Mary saw the dead man’s face again and felt the knife’s blade at her throat. She fought the cold by gathering Frisque closer, and the dog whined.

“Keep him quiet,” said the Scotsman.

Mary murmured to herself, “Or else I’ll kill you.”

Thomson, hearing but the last two words and thinking she had spoken them to him, misunderstood and sought to reassure her. “No, my dear, he never would have killed me. I’m of little use to anybody dead. The English, though, would no doubt pay a rich reward to one who could deliver me into their hands. That would be why he brought the coach, to spirit me away, though I’ll be deuced if I can think how he discovered me.”

The Scotsman said, “Ye called out in a public street. In English. And your kitchen lad was there to hear ye do it.”

“But—”

“The lad sleeps in a room above the tavern near the Fair.”

“You keep yourself informed,” said Thomson.

“’Tis my business to.” He still had not turned round. “This morning when I saw the lad arrive for work he was too drunk to stand. I made inquiries and discovered that last night he had a tale to tell, and found an eager audience in one who bought him drink to hear yet more.”

“I’m sorry,” Thomson said. “It was most careless of me, to be sure, but I did not intend—”

“Among that tavern’s patrons is an English spy who gains his secrets by seducing foolish women. I had him pointed out to me some days ago, together with a woman he so used some years ago and made his wife.” He did turn slightly then. “This morning she was in your house. I did not see her enter, but I saw her leave. She wore the clothing of a housemaid.”

Thomson raised his eyebrows. “Christiane?”

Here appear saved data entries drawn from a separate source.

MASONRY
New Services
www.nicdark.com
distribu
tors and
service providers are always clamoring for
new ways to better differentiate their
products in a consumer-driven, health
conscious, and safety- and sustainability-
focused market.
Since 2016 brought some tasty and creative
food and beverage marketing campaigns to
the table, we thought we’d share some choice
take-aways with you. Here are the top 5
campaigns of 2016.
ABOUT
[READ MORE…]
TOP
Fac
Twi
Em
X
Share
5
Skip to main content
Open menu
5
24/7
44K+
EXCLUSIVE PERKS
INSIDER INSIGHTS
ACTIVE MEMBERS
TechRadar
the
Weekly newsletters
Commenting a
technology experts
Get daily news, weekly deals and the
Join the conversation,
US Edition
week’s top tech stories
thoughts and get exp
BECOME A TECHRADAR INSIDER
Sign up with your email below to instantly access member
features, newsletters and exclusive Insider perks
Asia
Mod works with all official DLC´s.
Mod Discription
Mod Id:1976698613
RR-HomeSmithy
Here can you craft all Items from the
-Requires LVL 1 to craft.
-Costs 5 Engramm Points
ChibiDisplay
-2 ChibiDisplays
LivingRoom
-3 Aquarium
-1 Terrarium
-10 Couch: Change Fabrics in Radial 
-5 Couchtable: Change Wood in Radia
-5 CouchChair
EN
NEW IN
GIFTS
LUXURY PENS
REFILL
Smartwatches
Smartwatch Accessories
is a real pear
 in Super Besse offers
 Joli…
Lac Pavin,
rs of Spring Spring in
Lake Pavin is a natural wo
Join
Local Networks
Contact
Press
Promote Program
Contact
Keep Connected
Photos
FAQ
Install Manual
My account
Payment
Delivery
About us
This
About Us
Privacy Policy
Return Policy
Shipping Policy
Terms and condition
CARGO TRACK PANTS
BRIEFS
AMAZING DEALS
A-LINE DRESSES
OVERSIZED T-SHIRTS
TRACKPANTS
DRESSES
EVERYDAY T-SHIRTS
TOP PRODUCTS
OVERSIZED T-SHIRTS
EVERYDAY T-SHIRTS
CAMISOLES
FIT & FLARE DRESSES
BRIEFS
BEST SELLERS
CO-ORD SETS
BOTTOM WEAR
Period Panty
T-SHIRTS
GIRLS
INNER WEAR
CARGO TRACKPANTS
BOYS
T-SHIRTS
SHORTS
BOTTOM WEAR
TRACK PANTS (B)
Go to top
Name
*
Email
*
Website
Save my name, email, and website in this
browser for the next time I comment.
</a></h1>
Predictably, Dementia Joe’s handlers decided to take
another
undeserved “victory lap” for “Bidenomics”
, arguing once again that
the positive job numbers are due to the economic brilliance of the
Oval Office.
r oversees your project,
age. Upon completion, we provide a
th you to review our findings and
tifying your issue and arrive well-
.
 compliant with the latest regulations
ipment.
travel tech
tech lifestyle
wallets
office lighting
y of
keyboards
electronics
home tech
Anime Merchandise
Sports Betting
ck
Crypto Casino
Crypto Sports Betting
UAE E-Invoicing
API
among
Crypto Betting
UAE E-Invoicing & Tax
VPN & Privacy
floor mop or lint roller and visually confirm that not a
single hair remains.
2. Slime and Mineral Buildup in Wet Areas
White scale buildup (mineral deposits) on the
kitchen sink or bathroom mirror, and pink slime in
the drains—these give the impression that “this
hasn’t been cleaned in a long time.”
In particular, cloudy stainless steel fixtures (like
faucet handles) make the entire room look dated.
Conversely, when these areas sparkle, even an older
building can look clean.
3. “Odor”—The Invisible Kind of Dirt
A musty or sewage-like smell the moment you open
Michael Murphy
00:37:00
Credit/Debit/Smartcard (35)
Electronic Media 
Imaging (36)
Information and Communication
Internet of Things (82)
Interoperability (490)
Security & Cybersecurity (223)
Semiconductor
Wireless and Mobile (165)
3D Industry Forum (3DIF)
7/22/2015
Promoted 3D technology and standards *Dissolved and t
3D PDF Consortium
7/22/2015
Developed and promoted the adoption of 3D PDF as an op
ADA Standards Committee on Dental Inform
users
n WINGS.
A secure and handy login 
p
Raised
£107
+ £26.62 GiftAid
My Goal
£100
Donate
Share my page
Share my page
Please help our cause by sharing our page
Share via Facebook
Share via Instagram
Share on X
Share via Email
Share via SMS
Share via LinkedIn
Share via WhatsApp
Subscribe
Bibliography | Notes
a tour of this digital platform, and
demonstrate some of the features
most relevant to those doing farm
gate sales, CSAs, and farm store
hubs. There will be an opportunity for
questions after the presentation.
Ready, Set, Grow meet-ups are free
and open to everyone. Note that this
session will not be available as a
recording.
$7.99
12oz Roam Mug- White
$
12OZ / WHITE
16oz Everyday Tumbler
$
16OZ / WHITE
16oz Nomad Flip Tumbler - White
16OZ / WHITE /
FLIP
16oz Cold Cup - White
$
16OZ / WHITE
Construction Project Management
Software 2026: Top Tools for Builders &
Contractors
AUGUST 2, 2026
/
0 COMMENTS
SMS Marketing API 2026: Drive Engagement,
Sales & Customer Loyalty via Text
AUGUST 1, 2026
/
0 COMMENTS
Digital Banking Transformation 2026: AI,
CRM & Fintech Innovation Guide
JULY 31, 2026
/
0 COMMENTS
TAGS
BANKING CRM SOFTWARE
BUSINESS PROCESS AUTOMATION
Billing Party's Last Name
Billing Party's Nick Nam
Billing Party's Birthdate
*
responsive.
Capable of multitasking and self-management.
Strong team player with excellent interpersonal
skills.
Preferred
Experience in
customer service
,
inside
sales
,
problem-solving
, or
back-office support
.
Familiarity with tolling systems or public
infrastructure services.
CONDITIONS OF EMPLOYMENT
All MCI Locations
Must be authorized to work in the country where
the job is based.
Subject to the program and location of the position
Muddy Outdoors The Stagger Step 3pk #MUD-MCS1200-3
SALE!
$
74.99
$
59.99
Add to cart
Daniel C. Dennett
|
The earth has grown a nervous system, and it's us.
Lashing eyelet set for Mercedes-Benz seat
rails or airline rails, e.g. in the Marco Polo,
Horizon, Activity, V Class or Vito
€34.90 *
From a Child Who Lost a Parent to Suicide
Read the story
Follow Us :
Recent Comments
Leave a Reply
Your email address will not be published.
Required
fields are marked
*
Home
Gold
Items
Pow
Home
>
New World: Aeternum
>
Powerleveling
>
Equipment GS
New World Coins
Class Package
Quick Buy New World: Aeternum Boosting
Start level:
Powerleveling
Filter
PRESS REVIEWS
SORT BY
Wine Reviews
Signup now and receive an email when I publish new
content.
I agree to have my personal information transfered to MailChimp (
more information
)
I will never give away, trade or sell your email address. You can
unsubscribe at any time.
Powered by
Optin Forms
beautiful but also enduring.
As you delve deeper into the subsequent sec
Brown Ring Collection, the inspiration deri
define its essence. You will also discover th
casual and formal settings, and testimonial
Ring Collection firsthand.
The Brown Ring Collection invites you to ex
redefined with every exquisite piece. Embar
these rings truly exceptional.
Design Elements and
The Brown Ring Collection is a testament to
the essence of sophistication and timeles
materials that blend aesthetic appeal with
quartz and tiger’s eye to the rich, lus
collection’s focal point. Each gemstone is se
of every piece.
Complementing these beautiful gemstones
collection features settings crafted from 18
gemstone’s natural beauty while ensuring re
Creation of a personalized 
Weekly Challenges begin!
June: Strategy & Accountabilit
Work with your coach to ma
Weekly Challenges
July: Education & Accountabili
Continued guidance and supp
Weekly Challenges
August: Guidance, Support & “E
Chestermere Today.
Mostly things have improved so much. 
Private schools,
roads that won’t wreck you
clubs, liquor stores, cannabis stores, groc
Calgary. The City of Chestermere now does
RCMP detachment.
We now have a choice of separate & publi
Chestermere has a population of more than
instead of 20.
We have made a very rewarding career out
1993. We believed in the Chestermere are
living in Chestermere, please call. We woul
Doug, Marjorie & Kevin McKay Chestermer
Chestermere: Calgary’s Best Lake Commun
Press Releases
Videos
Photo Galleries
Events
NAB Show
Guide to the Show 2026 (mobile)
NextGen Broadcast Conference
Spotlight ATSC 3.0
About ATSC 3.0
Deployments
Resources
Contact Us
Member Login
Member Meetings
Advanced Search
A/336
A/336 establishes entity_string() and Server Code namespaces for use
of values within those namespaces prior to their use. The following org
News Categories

“Aye, that’s her name. He sent her in, no doubt, to gather proof of who ye were. She must have found it. Did she speak to ye in English?”

Thomson paused and flushed a little and he did not answer with a lie, but neither did he tell the truth of how he had betrayed himself at breakfast. “No.”

Mary glanced at him and felt the Scotsman glance at her before he carried on, “Then she had likely matched your face to your description and was satisfied. She went off in a hurry, and I guessed she’d gone to fetch her husband.” With a shrug he turned again and finished with, “Now she’s his widow.”

In the street below them the commotion was expanding, growing louder, but it seemed a distant thing to Mary on her stool beside the fire. She felt so cold now she’d begun to tremble from it.

“So,” said Thomson with a sigh, “we must now travel south.” The silence he received as a reply seemed not to trouble him. He stretched his legs before him and in contemplation of the buckles of his shoes remarked, “I should have much preferred to wait until we were more certain of our welcome, but I see there’s nothing to be done but make the best of it. When would you have us leave?”

“Not yet.” The light had changed its angle very slightly at the window and the Scotsman shifted with it, staying just beyond its reach. “We’ll move at night.”

“Move where?” Thomson asked, but once again his only answer was the silence of the room. He smiled. “You’re not a trusting man, Mr. MacPherson.”

Madame Roy said more than that, but briefly, in a language Mary did not understand, but then in honesty the three of them were making little sense to her with all this talk of leaving.

Mary found her voice and told them all, “I cannot travel with you.” She could feel them turn to look at her, and to be plain she added, “I was told to come to Paris, only that, and when I’m no longer needed here, then I am to return to…” She came near to saying “Saint-Germain-en-Laye,” but she caught herself in time because in spite of her confusion she remembered there were some things she was charged with keeping secret. “…to my family.”